Voter Registration Crush Renews Calls for Online Signup System
By Anna Casey
For Reporting Texas
On the night of Oct. 11, the deadline to register to vote in Texas, Gretchen Nagy, director of voter registration for Travis County, opened a file cabinet at her office filled with what she guessed was 6,000 paper registration forms. It was just a fraction of thousands of forms that had to be entered into the county’s computer system.
Her staff and 15 temporary workers have been working 12-hour shifts in the past two weeks to input information from those hand-written forms and thousands more by Oct. 24, the state’s deadline for receiving updated registration data.
“An experienced worker can do about 30 to 40 forms an hour,” Nagy said, “but when you have 15,000, that’s really difficult.” It’s even harder when workers have to decipher hard-to-read writing or deal with incomplete forms.
Voters whose information is added to the county database by Monday will receive a unique identification number from the Texas Secretary of State’s office and will be able to vote Nov. 8.
The job was a bigger challenge this year because of a wave of new registrations that brought the county total to a record 725,600 voters – about 90,000 more than the 2008 record.
County voter registrar Bruce Elfant said it would cost the county hundreds of thousand of dollars to meet the state deadline. Online registration would be faster, reduce errors and cost far less if Texas had online registration, he said.
Critics of online registration have raised concerns about security. Mike Sullivan, voter registrar in Harris County, has said that the current system works fine and there’s no reason to change it.
Thirty-one states and the District of Columbia allow online voter registration, according to the National Conference of State Legislatures. Arizona was the first to implement online registration in 2002. There, the information a voter enters is checked against the information and signature on their driver’s license or state-issued ID card. Other states, such as Delaware and Missouri, allow electronic signatures by stylus or tablet to register, and Minnesota requires only a Social Security number to get on the voter rolls.
According to a report from the Pew Charitable Trust, Arizona’s cost of registering a voter fell from 83 cents to 3 cents after implementing the online option.
In Travis County, Nadgy said, “I’m spending two-thirds of our budget from the state on workers trying to decipher people’s handwriting.”
In the 2015 legislative session, state Rep. Celia Israel, D-Austin, introduced House Bill 76 to allow online registration.
“This is not a red state-blue state thing,” Israel told Reporting Texas. Traditionally conservative states such as Oklahoma, West Virginia, Tennessee and Georgia have implanted online registration in the last five years. “It’s about which states want to save their county government money and which states want to have accurate voter rolls.”
While Israel said her bill had broad support from both parties and voter registration officials in Travis and Bexar counties, it was left pending in the House Elections Committee. “I just couldn’t get the committee chair to feel comfortable with it,” Israel said
Rep. Jodie Laubenberg, a Republican from Dallas who chairs the committee, did not return calls for comment nor did other committee members.
Sullivan of Harris County also did not return calls. But he laid out his concerns in a May oped for the Houston Chronicle.
“The current voter registration system in Texas works and works well.

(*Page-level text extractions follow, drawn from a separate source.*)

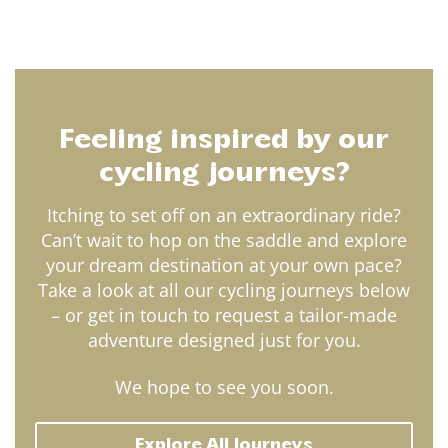
Feeling inspired by our
cycling journeys?
Itching to set off on an extraordinary ride?
Can’t wait to hop on the saddle and explore
your dream destination at your own pace?
Take a look at all our cycling journeys below
– or get in touch to request a tailor-made
adventure designed just for you.
We hope to see you soon.
Explore All Journeys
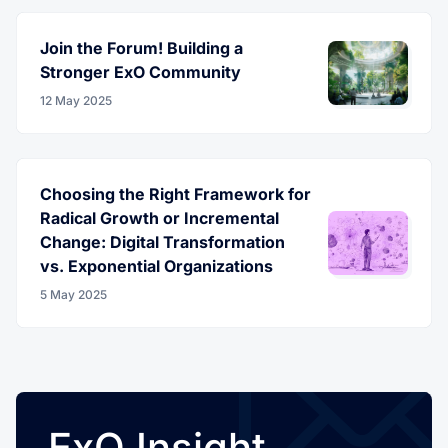
Join the Forum! Building a
Stronger ExO Community
12 May 2025
Choosing the Right Framework for
Radical Growth or Incremental
Change: Digital Transformation
vs. Exponential Organizations
5 May 2025
ExO Insight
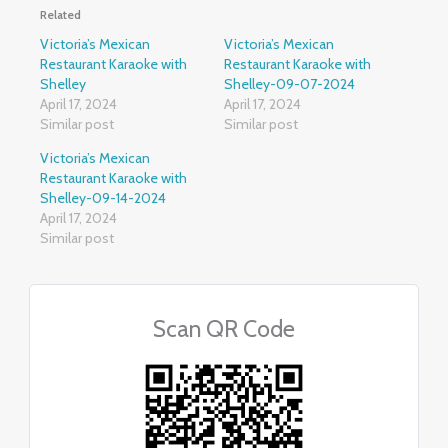
Related
Victoria’s Mexican
Victoria’s Mexican
Restaurant Karaoke with
Restaurant Karaoke with
Shelley
Shelley-09-07-2024
April 17, 2024
April 17, 2024
Similar post
Similar post
Victoria’s Mexican
Restaurant Karaoke with
Shelley-09-14-2024
April 17, 2024
Similar post
Scan QR Code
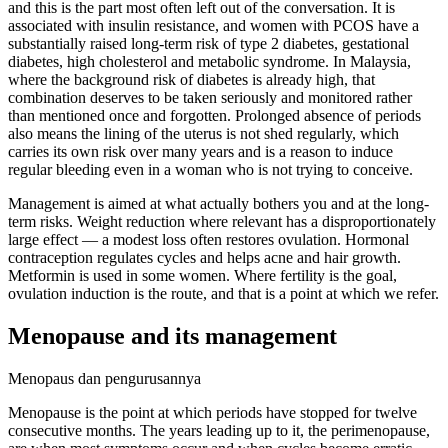
and this is the part most often left out of the conversation. It is
associated with insulin resistance, and women with PCOS have a
substantially raised long-term risk of type 2 diabetes, gestational
diabetes, high cholesterol and metabolic syndrome. In Malaysia,
where the background risk of diabetes is already high, that
combination deserves to be taken seriously and monitored rather
than mentioned once and forgotten. Prolonged absence of periods
also means the lining of the uterus is not shed regularly, which
carries its own risk over many years and is a reason to induce
regular bleeding even in a woman who is not trying to conceive.
Management is aimed at what actually bothers you and at the long-
term risks. Weight reduction where relevant has a disproportionately
large effect — a modest loss often restores ovulation. Hormonal
contraception regulates cycles and helps acne and hair growth.
Metformin is used in some women. Where fertility is the goal,
ovulation induction is the route, and that is a point at which we refer.
Menopause and its management
Menopaus dan pengurusannya
Menopause is the point at which periods have stopped for twelve
consecutive months. The years leading up to it, the perimenopause,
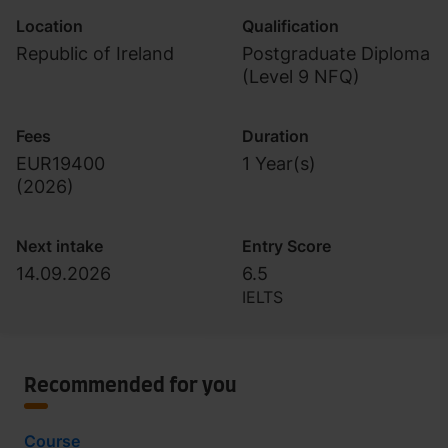
Location
Qualification
Republic of Ireland
Postgraduate Diploma
(Level 9 NFQ)
Fees
Duration
EUR19400
1 Year(s)
(
2026
)
Next intake
Entry Score
14.09.2026
6.5
IELTS
Recommended for you
Course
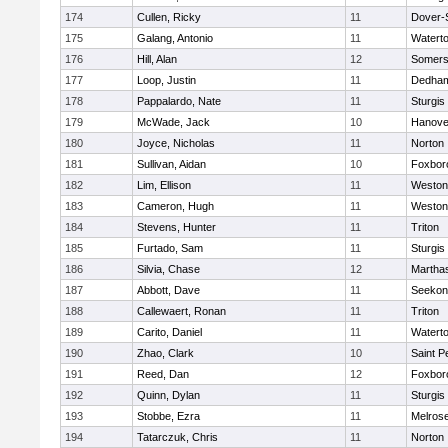
174
Cullen, Ricky
11
Dover-
175
Galang, Antonio
11
Watert
176
Hill, Alan
12
Somers
177
Loop, Justin
11
Dedha
178
Pappalardo, Nate
11
Sturgis
179
McWade, Jack
10
Hanove
180
Joyce, Nicholas
11
Norton
181
Sullivan, Aidan
10
Foxbor
182
Lim, Ellison
11
Weston
183
Cameron, Hugh
11
Weston
184
Stevens, Hunter
11
Triton
185
Furtado, Sam
11
Sturgis
186
Silvia, Chase
12
Martha
187
Abbott, Dave
11
Seekon
188
Callewaert, Ronan
11
Triton
189
Carito, Daniel
11
Watert
190
Zhao, Clark
10
Saint P
191
Reed, Dan
12
Foxbor
192
Quinn, Dylan
11
Sturgis
193
Stobbe, Ezra
11
Melros
194
Tatarczuk, Chris
11
Norton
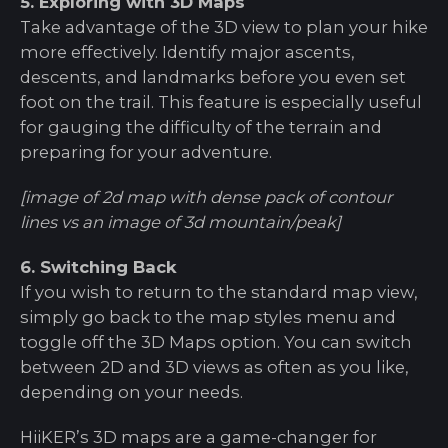
5. Exploring with 3D Maps
Take advantage of the 3D view to plan your hike
more effectively. Identify major ascents,
descents, and landmarks before you even set
foot on the trail. This feature is especially useful
for gauging the difficulty of the terrain and
preparing for your adventure.
[image of 2d map with dense pack of contour
lines vs an image of 3d mountain/peak]
6. Switching Back
If you wish to return to the standard map view,
simply go back to the map styles menu and
toggle off the 3D Maps option. You can switch
between 2D and 3D views as often as you like,
depending on your needs.
HiiKER’s 3D maps are a game-changer for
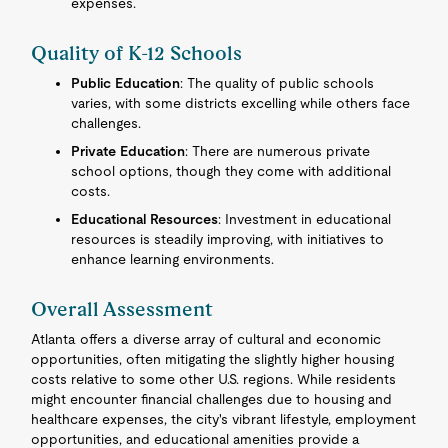
expenses.
Quality of K-12 Schools
Public Education
: The quality of public schools
varies, with some districts excelling while others face
challenges.
Private Education
: There are numerous private
school options, though they come with additional
costs.
Educational Resources
: Investment in educational
resources is steadily improving, with initiatives to
enhance learning environments.
Overall Assessment
Atlanta offers a diverse array of cultural and economic
opportunities, often mitigating the slightly higher housing
costs relative to some other U.S. regions. While residents
might encounter financial challenges due to housing and
healthcare expenses, the city's vibrant lifestyle, employment
opportunities, and educational amenities provide a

Virtually no case has come to light of someone wanting to register within the applicable deadlines and being unable to do so,” he wrote.
He also said that Israel’s bill was vague about what rules the Secretary of State’s office would have to create for online registration. “The public has little idea how the new system would work, and no way to assess its integrity,” he wrote.
The bill would have allowed citizens to fill out an application online using only designated websites and would require the Texas Secretary of State to obtain a digital signature of the voter from the Department of Public Safety’s database – similar to Arizona’s process. The cost to the state: about $208,000 for the needed software, according to a fiscal note from the Legislative Budget Board.
Opponents raise concerns about the integrity of online registration and whether such a system could be hacked. While there have been very few instances of hacking online voter registration databases, it’s not unheard of. In August, the Illinois State Board of Elections said that information on up to 200,000 voters was hacked, but no voter information was erased or modified.
Elfant, the Travis County voter registrar, said the risks associated with online registration are low, and that the increased convenience and accuracy when voters enter their own information would get more people on the rolls.
“The answer to hacking is not to turn the clock backwards,” Elfant said, noting that the Texas Department of Motor Vehicles and other government agencies have embraced forms of online registration. He also contends that voter information is already uploaded to a state database secured by a firewall.
Israel also said that fears about security are overblown, and she plans to continue to advocate for online registration in the 2017 legislative session.
“For us to act as if this issue is about security is to raise a fear that is a misguided fear, and I can only assume its because they’re afraid more Texans will come out to vote,” she said.